> PROBLEM STATEMENT
Resume the Space Quest I review below, picking up right after its final sentence.

Review by Flashman85
Worthwhile adventure game for any gamer.
A remarkably true-to-the-original remake of the 1986 EGA game that launched the Space Quest franchise (though some would argue it's not as good as the original), Space Quest I: Roger Wilco in the Sarien Encounter is an excellent choice for both novice and veteran adventure gamers. Creative puzzles, a variety of action sequences, a solid story, a user-friendly point-and-click interface, pretty VGA graphics, a campy sci-fi B-movie feel, rampant humor, and many inventive ways to die make this game so appealing.
You play as Roger Wilco, a clueless space janitor on board the research vessel Arcada. You emerge fom your broom closet, awakening from your on-shift nap to discover that your ship is under attack by the sinister Sariens. The Sariens have stolen the Star Generator, a powerful device that can transform a planet into a sun. The people of Xenon, your home planet, had hoped to see it rescue them from their dying sun. The Sariens, on the other hand, planned to use it as a terrible weapon. Of course, it's up to you foil the plans of the vile Sariens.
The controls are very easy to use. You have a list of commands along the top of the screen: Walk, Look, Touch, Talk, Smell, Taste. You select the command you want and then click on whatever you want to interact with aliens, control panels, electrified force fields, etc. in the manner you have selected. Along the way you'll need to pick up everything that isn't nailed down, giving you a selection of items that you will also be able to use on yourself and your surroundings to solve puzzles and survive action sequences.
Your adventure takes you through a good number of unique locations. The rich backgrounds offer plenty to look at and click on in every screen, and each location has a distinct feel to it. Overall, the graphics are very well done, and you'll more often than not feel like you're looking at an animated sci-fi B-movie and instead of an old PC game.
The music contributes to the atmosphere of each location. From the lonely music of the Kerona desert to the performances by in-game parodies of ZZ Top, Madonna, and the Blues Brothers, everything fits perfectly. And, let's not forget about the amazing Space Quest theme, which quite possibly sounds more epic in this game than in any of the sequels. At least a few of the songs will stick with you after playing, and even the ones that aren't as memorable still fit their locations very well and sound very good. The biggest problem is that a few of the tracks are strange and have squawks and squeaks thrown in to (presumably) add an "alien" feel to the music, but they often border on being downright obnoxious. As far as the sound effects go, I don't have much to say; they're digitized, and they serve their purpose well and aren't at all bad.

> AVAILABLE DATA

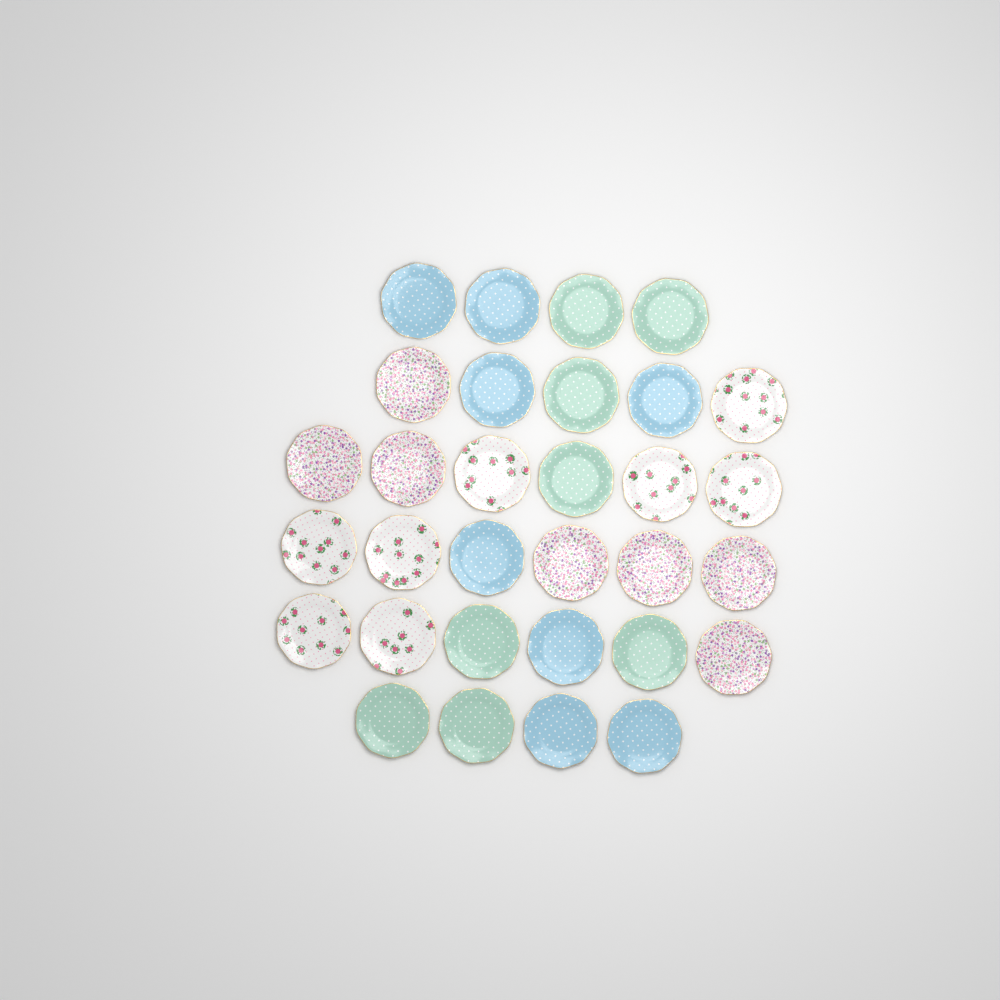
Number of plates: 31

> EXERCISE ANSWER
The song that you'll probably hear more often than anything else is the death music, which is composed in such a way that when you hear it you'll probably think, "Oh, no! I've just died in a horrible way and have doomed the universe to destruction by the Sariens! ...But it's okay, because it was funny." Whether your solution to a puzzle is incorrect, your reflexes are too slow during an action sequence, or you go out of your way to do something stupid, you'll find that a creative and often-gross death is waiting for you. In fact, I would conjecture that it is possible to die on almost every screen in the game. You can be shot, blown up, eaten, disintegrated, melted by acid, rolled into a basketball, and you can even crash-land in another Sierra game, just to name a few. There are nearly 60 different ways to die in this game, and each one comes with commentary that occasionally gives you a hint of how to avoid dying that way, but more often makes fun of you.
The death messages (and, often, the death themselves) are funny in their own right, but the humor doesn't end there. Clicking on anything and everything yields some silly responses, and I think it goes without saying that the Smell and Taste commands were thrown in exclusively for laughs. One particular example of this is when the very obvious parody of Madonna is performing on stage: clicking on her with the tongue icon yields the gem, "Her taste in clothes is almost as bad as her taste in music." Parodies abound, and the game is even funnier when the player picks up on the many references to other science fiction creations such as Star Trek, The Hitchhiker's Guide to the Galaxy, and Dr. Who, just to name a few.
Without going into any detail, the plot itself seems to parody or borrow from Star Wars in a number of places; there's nothing wrong with that, but it keeps the game from straying too far from things you've already seen somewhere else. Along those same lines, while there wasn't anything wrong with them, few or none of the characters really stand out as particularly amusing or engaging. In a way, this contributes to the feeling of being alone in your quest and not belonging in any of the places you visit, but it places more responsibility on the other aspects of the game to fill the void of memorable characters.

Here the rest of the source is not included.